Blue cone monochromacy, S cone monochromatism, S cone monochromacy, X-linked incomplete achromatopsia, Color blindness, blue moncone monochromatic type, BCM, CBBM, X-chromosome-linked achromatopsia, Incomplete achromatopsia X-linked, X-linked achromatopsia incomplete, Achromatopsia incomplete X-linked

Overview

Blue cone monochromatism is an inherited vision disorder. In this condition, the light sensitive cells in the eye used for color vision (cones) are affected. There are three types of cones that respond to one of three colors: red, green, and blue. When people have blue cone monochromatism, both the red and green cones do not function properly, while the blue cones work normally. Blue cone monochromatism is a recessive X-linked disease due to dysfunction of the red (L) and green (M) cone photoreceptors,characterized by severely impaired color discrimination, low visual acuity, nystagmus, and photophobia.  BCM is as an incomplete form of achromatopsia. Signs and symptoms may include impaired color vision, low visual acuity (clarity or sharpness), photophobia (light sensitivity), myopia (nearsightedness), and nystagmus (fast, uncontrollable movements of the eye). 

Symptoms - Blue cone monochromatism

Blue cone monochromatism manifests in early infancy and predominantly affects males.

Symtoms are:

  • Impaired color vision and low visual acuity (only rod and blue cone function is preserved).
  • Photophobia, myopia, and pendular nystagmus are commonly observed.
  • Nystagmus may wane with time.

Causes - Blue cone monochromatism

BCM is caused by mutations in the red and green opsin gene cluster OPN1LW and OPN1MW (Xq28) and thus affect the corresponding cones. These mutations include deletions of the locus control region that is critical for expression of both genes. These deletions may also extend to parts of or the whole opsin gene cluster. Genomic rearrangements (unequal crossing-over) can result in single red and/or red/green hybrid genes carrying deleterious point mutations. The c.607T>C p.C203R missense mutation is commonly observed, but other missense and nonsense mutations have also been reported.

Prevention - Blue cone monochromatism

Not supplied.

Diagnosis - Blue cone monochromatism

  • Clinical ophthalmological examination,
  • Electrophysiological: electroretinography/ ERG
  • Psychophysical testing: color vision, dark adaptometry
  • BCM patients show no response to red and green light but normal response to blue light.
  • Mutation screening can confirm the diagnosis.

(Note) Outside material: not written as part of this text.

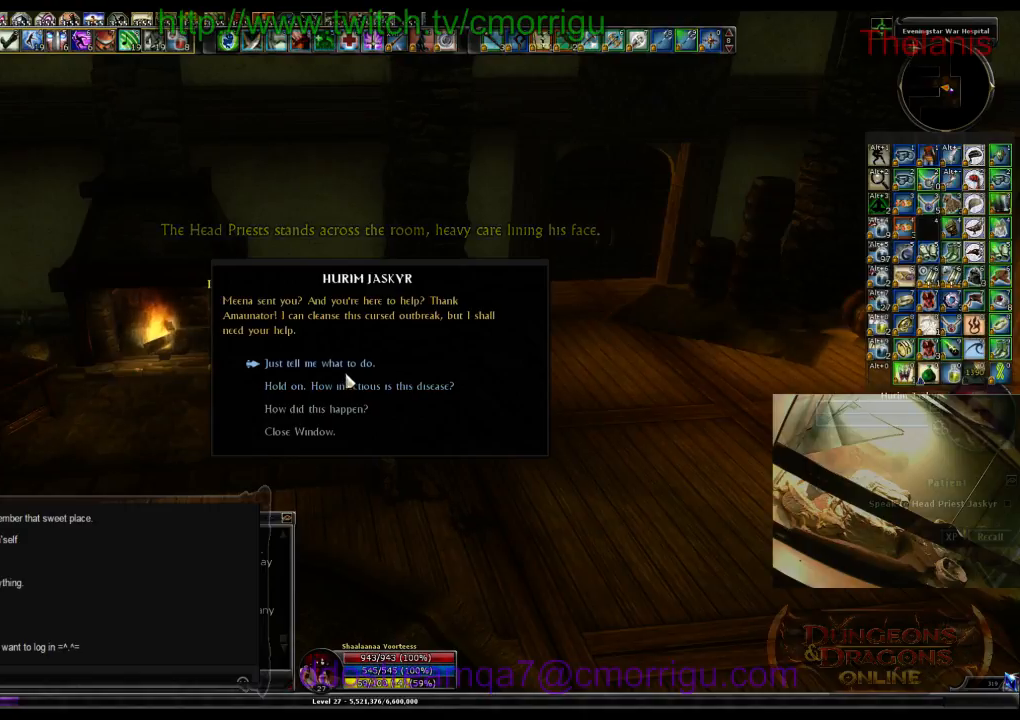
{"keys": [], "events": []}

Prognosis - Blue cone monochromatism

BCM is usually a stationary disease, in rare cases, macular degeneration can occur in older patients.

Treatment - Blue cone monochromatism

There is no cure for this condition; however, there may be ways to manage the symptoms, such as using special glasses or contact lenses and low vision aids. Therapy is symptomatic and includes regular ophthalmological follow-up examinations. Patients should be informed about the possibility of using filtering glasses or contact lenses (red tinted or brown) to reduce photophobia and to improve contrast sensitivity. Low-vision aids include high-powered magnifiers for reading.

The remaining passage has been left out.